Erica Neubauer, Gardner’s daughter, grew up on Milton Road. After living in a number of U.S. cities and abroad, she has returned to raise her kids here, a place she describes as a close-knit community despite the division over the levee. When I arrive, she is collecting bike helmets and toys from the driveway. 

“I don’t know what is going to happen,” she says, referring to the levee debate. “A lot of people just want to see things stay the same.” 

Neubauer acknowledges and worries about sea level rise, and says she’s in favor of building a floodwall. 

“I personally would love to stay here the rest of my life,” she says. And it’s obvious why, as we walk to the back of her home and the Napa River comes into view. It’s gorgeous. The calm water reflects big puffy clouds and sections of blue sky. But I can also see why living here is fraught. The past few days have been very rainy, and the tide is rising. The water laps at her back stairs. Neubauer says her neighbors likely took on some water.

Erica Neubauer in front of her raised house. Photo: Mary Catherine O’Connor

Erica Neubauer in front of her raised house. Photo: Mary Catherine O’Connor

Her own house is much taller, and it was just remodeled with rising water in mind. The first floor is used for garage and storage — no living space — and built into the back and front of the foundation are flaps that will open, should water rush in from the river, and allow floodwater to flow into a drainage ditch.  

“That’s smart,” says Kris May, CEO of climate adaptation firm Pathways Climate Institute, during a later phone interview. “It really reduces damage to your structure in a flood.”

But as she scans the renderings of the two different floodwall proposals in the ESA report, May  says that aside from the obvious hurdle of funding, homeowners are likely also concerned about aesthetics. In some cases, they’d need to trade that river view for gazing upon … infrastructure.

View of community over docks and current levee from Napa River. Photo: Karl Nielsen

View of community over docks and current levee from Napa River. Photo: Karl Nielsen

Whatever the size and strength of any new flood protection, the hardest part of all will be getting the community to drive toward a decision. “Engineering is hard, but not as hard as the social part,” says May.
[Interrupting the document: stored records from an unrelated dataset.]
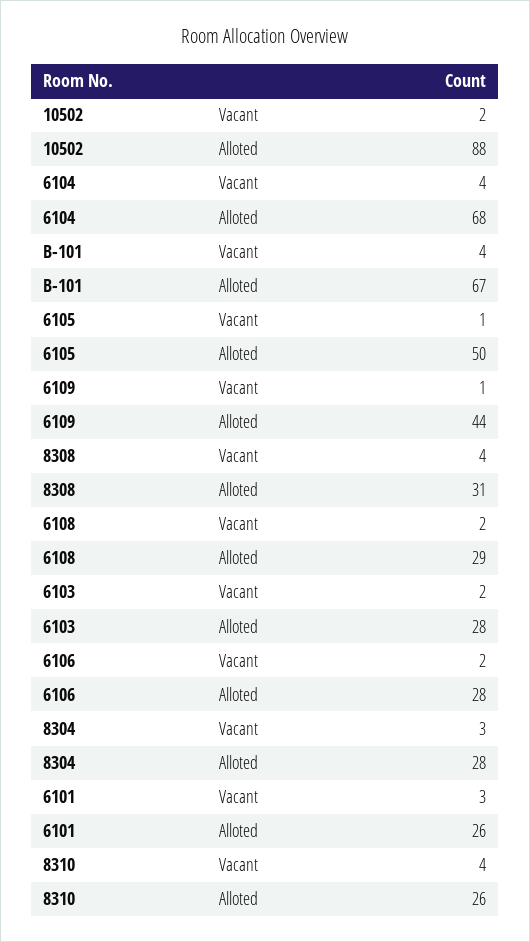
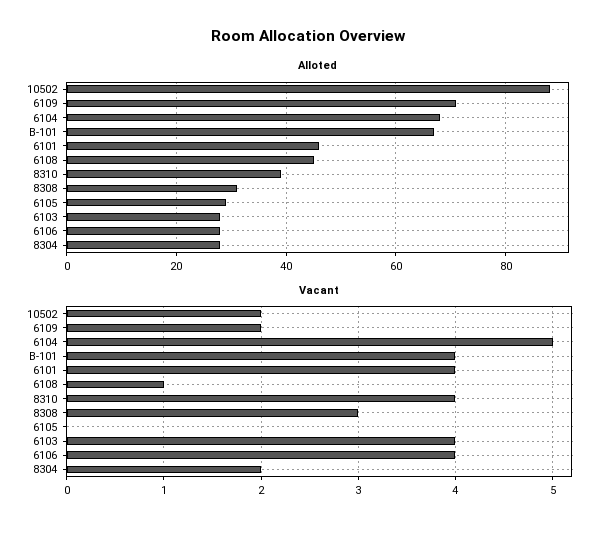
  {
    "Vacant": {
      "10502": 2,
-     "6104": 4,
+     "6104": 5,
      "B-101": 4,
-     "6105": 1,
+     "6105": 0,
-     "6109": 1,
+     "6109": 2,
-     "8308": 4,
+     "8308": 3,
-     "6108": 2,
+     "6108": 1,
-     "6103": 2,
+     "6103": 4,
-     "6106": 2,
+     "6106": 4,
-     "8304": 3,
+     "8304": 2,
-     "6101": 3,
+     "6101": 4,
      "8310": 4
    },
    "Alloted": {
      "10502": 88,
      "6104": 68,
      "B-101": 67,
-     "6105": 50,
+     "6105": 30,
-     "6109": 44,
+     "6109": 70,
      "8308": 31,
-     "6108": 29,
+     "6108": 45,
      "6103": 28,
      "6106": 28,
      "8304": 28,
-     "6101": 26,
+     "6101": 45,
-     "8310": 26
+     "8310": 40
    }
  }

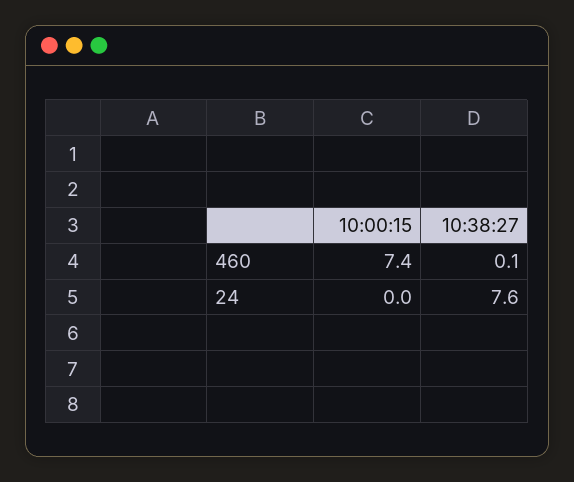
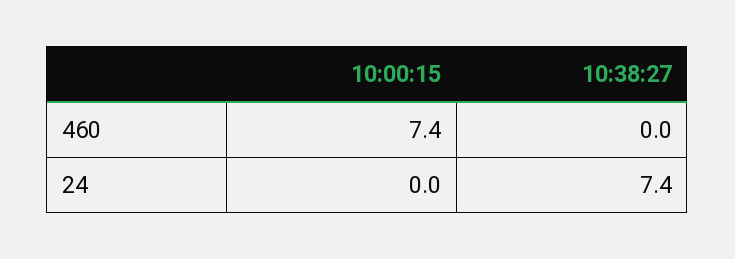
  {
    "10:00:15": {
      "460": 7.4,
      "24": 0
    },
    "10:38:27": {
-     "460": 0.1,
+     "460": 0,
-     "24": 7.6
+     "24": 7.4
    }
  }

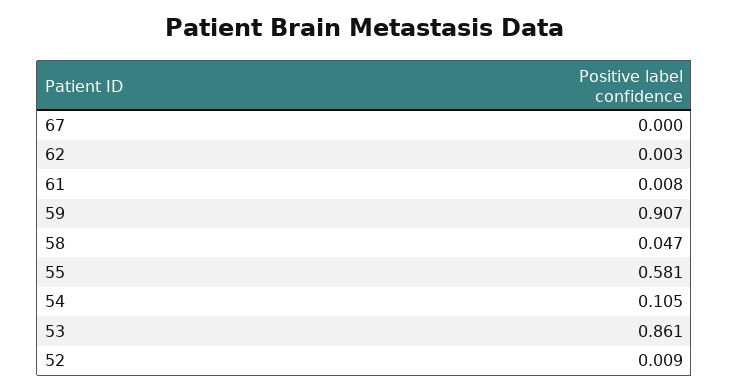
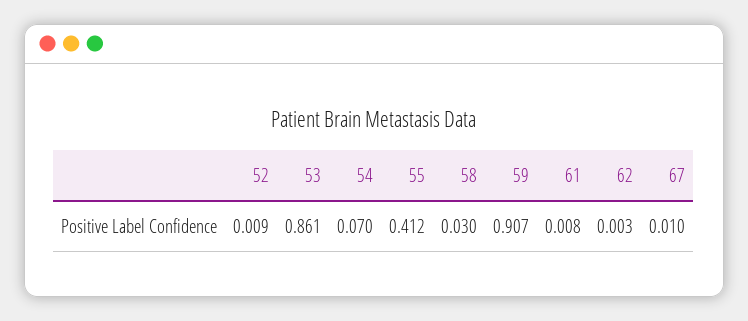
  {
-   "67": 0,
+   "67": 0.01,
    "62": 0.003,
    "61": 0.008,
    "59": 0.907,
-   "58": 0.047,
+   "58": 0.03,
-   "55": 0.581,
+   "55": 0.412,
-   "54": 0.105,
+   "54": 0.07,
    "53": 0.861,
    "52": 0.009
  }

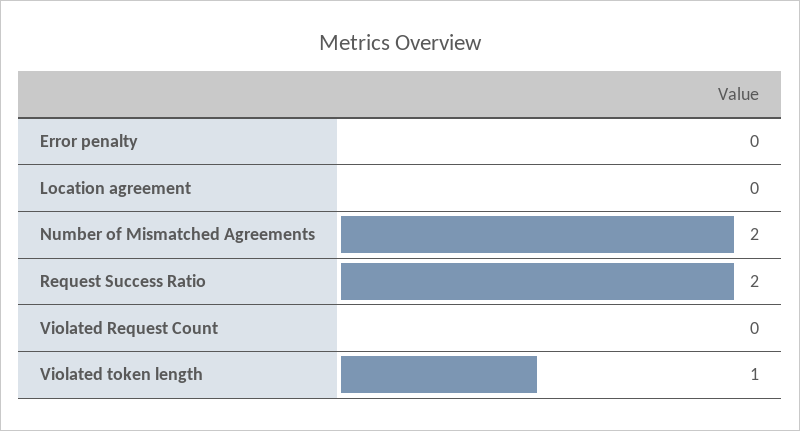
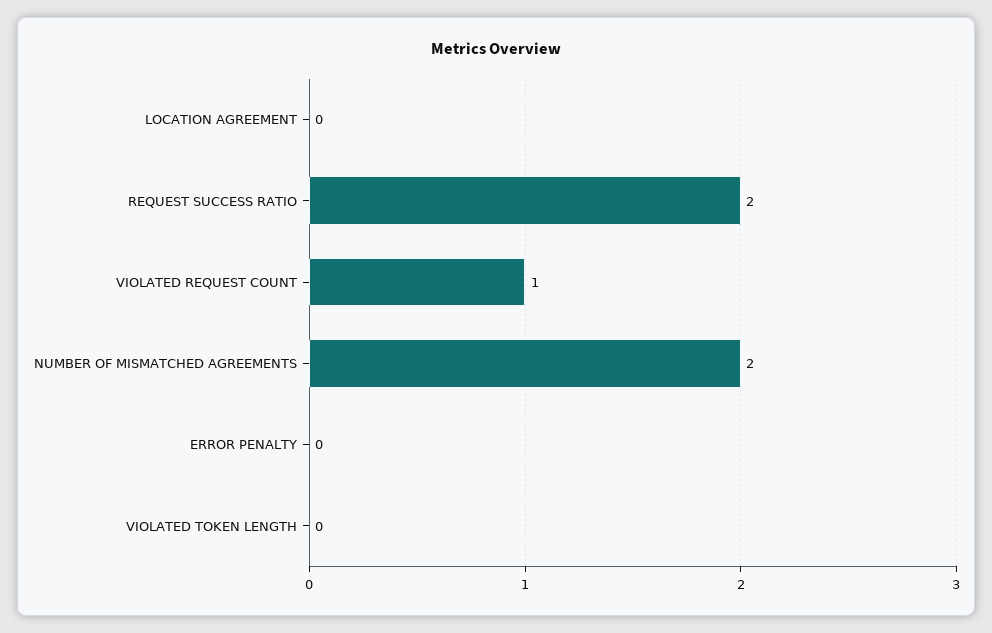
  {
    "Error penalty": 0,
    "Location agreement": 0,
    "Number of Mismatched Agreements": 2,
    "Request Success Ratio": 2,
-   "Violated Request Count": 0,
+   "Violated Request Count": 1,
-   "Violated token length": 1
+   "Violated token length": 0
  }

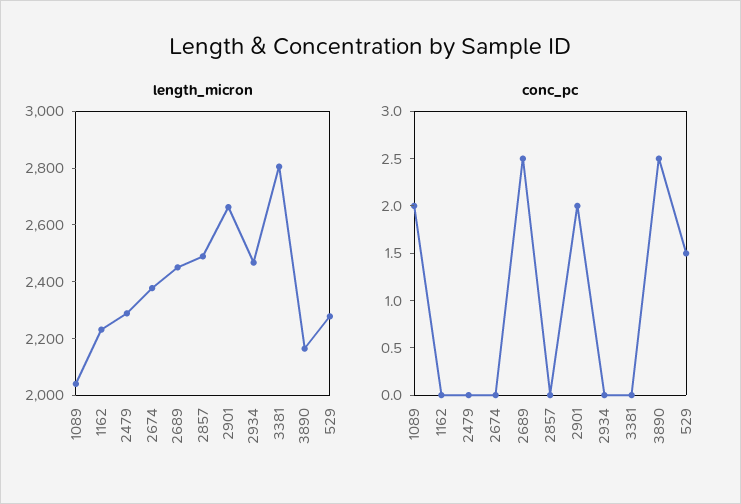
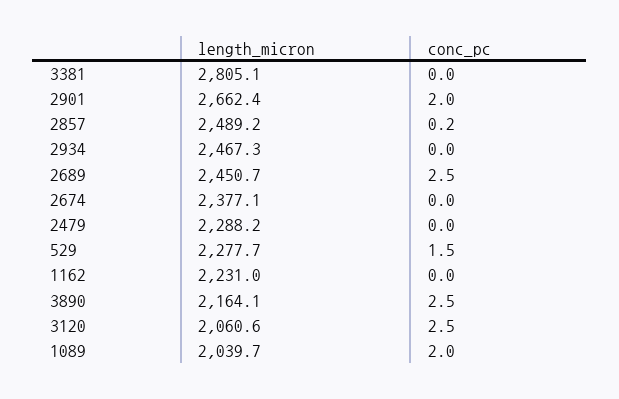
  {
    "length_micron": {
      "1089": 2039.7,
      "1162": 2231,
      "2479": 2288.2,
      "2674": 2377.1,
      "2689": 2450.7,
      "2857": 2489.2,
      "2901": 2662.4,
      "2934": 2467.3,
      "3381": 2805.1,
      "3890": 2164.1,
-     "529": 2277.7
+     "529": 2277.7,
+     "3120": 2060.6
    },
    "conc_pc": {
      "1089": 2,
      "1162": 0,
      "2479": 0,
      "2674": 0,
      "2689": 2.5,
-     "2857": 0,
+     "2857": 0.2,
      "2901": 2,
      "2934": 0,
      "3381": 0,
      "3890": 2.5,
-     "529": 1.5
+     "529": 1.5,
+     "3120": 2.5
    }
  }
Newman sees parallels between the ongoing debate over how to protect his community and a similar one playing out in Pacifica, where coastal erosion has already displaced some residents. (Other parallels can be found in Marin’s struggle to get 100+ easements for flood protection in Santa Venetia.)

On Milton Road, Newman says the mix of residents presents a huge challenge and likely stokes the disagreement. Some older homes are clearly in need of improvements, with living spaces right up to the levee wall. Other homes, like Neubauer’s, have been rebuilt or heavily rehabbed with sea level rise in mind. The variations from one home to the next are often stark, and Newman says that over time, as older residents move and are replaced by wealthy newcomers who could afford to pay for improvements, the community will change and the buildings and sections of levee will improve. 

Milton Road’s proximity to local marshes offers both a flood buffer and recreational opportunities (Joey awaits a ball toss from a levee-top trail). Photos: Mary Catherine O’Connor and Darren Milman.

Milton Road’s proximity to local marshes offers both a flood buffer and recreational opportunities (Joey awaits a ball toss from a levee-top trail). Photos: Mary Catherine O’Connor and Darren Milman.

But it may only take one section of failed levee to cause widespread destruction on the Edgerly Island and Ingersoll tract.

Even though he knows the waters are rising and something has to change, at 71, Newman is hoping that he and his wife can remain here for the rest of their days. I ask if they’ll pass the property onto their kids, as his father-in-law passed it on.  

“Oh yeah,” he says. “But I know when my kids get it, they’re just going to sell it.”